▶ [What to produce]
Proceed with the excerpt on the Oedipus complex in Kafka's story, writing on from its last sentence.

▶ [Excerpt]
=== Section Start ===

According to Barbeau (22), the Oedipal complex in this story is inverted in that instead of George being the jealous one it is the father who is insecure. George also takes up most of the responsibility roles in the family which include running the family business and nursing his father aging father. On his part, the father takes up the childish behavior of throwing covers when he is tucked into bed and plays with his watch chain while being carried. Barbeau further alleges that when the father says he will sweep Frieda, George’s betrothed, from his side, it is a sign of envy. In this inverted way, George’s fiancée takes up the position of the mother, the object of competition. This approach is a bit convoluted and even one writer recommends that “Kafka’s stories must be treated, at best, as distorted applications of the Oedipus” (Barbeau 24).
“Unsuccessfulness in resolving the Oedipus complex is, according to Freud, the main reason for neurosis” (Borovečki-Jakovljev and Matačić 352). Neurotic symptoms include anxiety and obsessive behaviors, the obsession to please his father. Even though George is successful in business and growing in strength, he has not extricated himself from the powerful claws of his father, who seems threatened by the advancement of his son and calls him “a devilish human being” (Kafka 12). He even interprets little acts of kindness like being covered in bed (Kafka 9) as attempts against his life and refuses to remain covered. The father resents his George’s assumption the paternal role of caring for him and running the family business, in essence, replacing him. When George’s father has finally issued the verdict and sentences him to death by drowning, George executes the sentence himself without hesitation. Just like Oedipus, he self-destructs, though George restates his love for his parents in death. Perhaps it is the neurotic tendencies that drive him to his death by the bridge.

=== Section End ===

▶ [Saved data entries]

=== Section Start ===

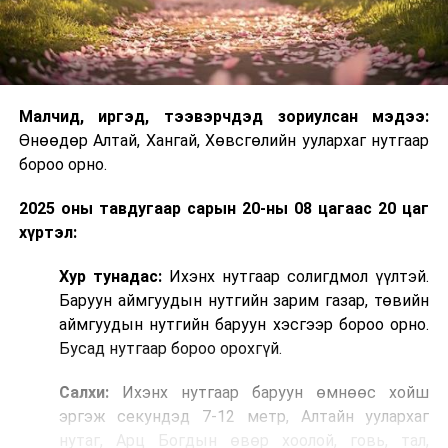
Малчид, иргэд, тээвэрчдэд зориулсан мэдээ:
Өнөөдөр Алтай, Хангай, Хөвсгөлийн уулархаг нутгаар
бороо орно.
2025 оны тавдугаар сарын 20-ны 08 цагаас 20 цаг
хүртэл:
Хур тунадас:
Ихэнх нутгаар солигдмол үүлтэй.
Баруун аймгуудын нутгийн зарим газар, төвийн
аймгуудын нутгийн баруун хэсгээр бороо орно.
Бусад нутгаар бороо орохгүй.
Салхи:
Ихэнх нутгаар баруун өмнөөс хойш
эргэж секундэд 7-12 метр, Алтайн уулархаг
нутаг, Арц Богдын өвөр хоолой, говь, тал,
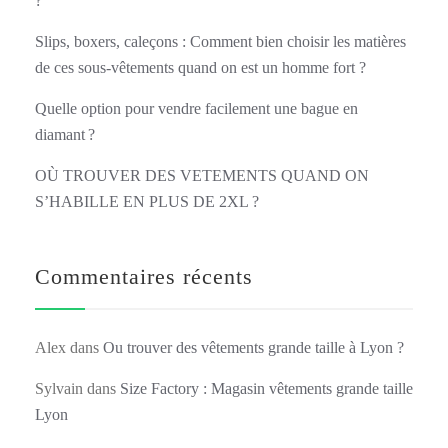
?
Slips, boxers, caleçons : Comment bien choisir les matières
de ces sous-vêtements quand on est un homme fort ?
Quelle option pour vendre facilement une bague en
diamant ?
OÙ TROUVER DES VETEMENTS QUAND ON
S’HABILLE EN PLUS DE 2XL ?
Commentaires récents
Alex
dans
Ou trouver des vêtements grande taille à Lyon ?
Sylvain
dans
Size Factory : Magasin vêtements grande taille
Lyon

=== Section End ===

▶ [Result of this task]
It is of note that, whether there is a classic semblance of Kafka’s story with the Greek mythological character Oedipus or such similarity is absent, the Oedipus complex will still be used as a frame of reference. Tags like ‘convoluted’ and ‘inverted’ may be used, but still, Oedipus remains in the description. In this story there are traces of the unresolved Oedipus complex scattered throughout the piece Borovečki-Jakovljev and Matačić 359). There is also a lot of resemblance between this story and the life of its author. This story reflects Kafka’s own history of growing under domineering father and having a foreign friend (Brod 14) and the only way he lived to tell it is that he did not commit suicide like the character George.

Works Cited
Ahmed, Sofe. “Sigmund Freuds psychoanalytic theory Oedipus complex: A critical study with reference to DH Lawrences Sons and Lovers.” International Journal of English and Literature 3.3 (2012): 60-70.
Barbeau Jr, Robert Russell. “The Compulsion to Repeat and the Death Instinct in Franz Kafka’s” “The Judgment and The Trial.” (2006).
Borovečki-Jakovljev, Sanja, and Stanislav Matačić. “The Oedipus complex in the contemporary psychoanalysis.” Collegium antropologicum 29.1 (2005): 351-360.
Brod, Max. Franz Kafka, a biography. Schocken, 1960.
Kafka, Franz. “The Judgment.” Handout. Print.
Bernstein, Arnold. “The Story of Oedipus.” Psychoanalytic Review 63.3 (1976): 393-407.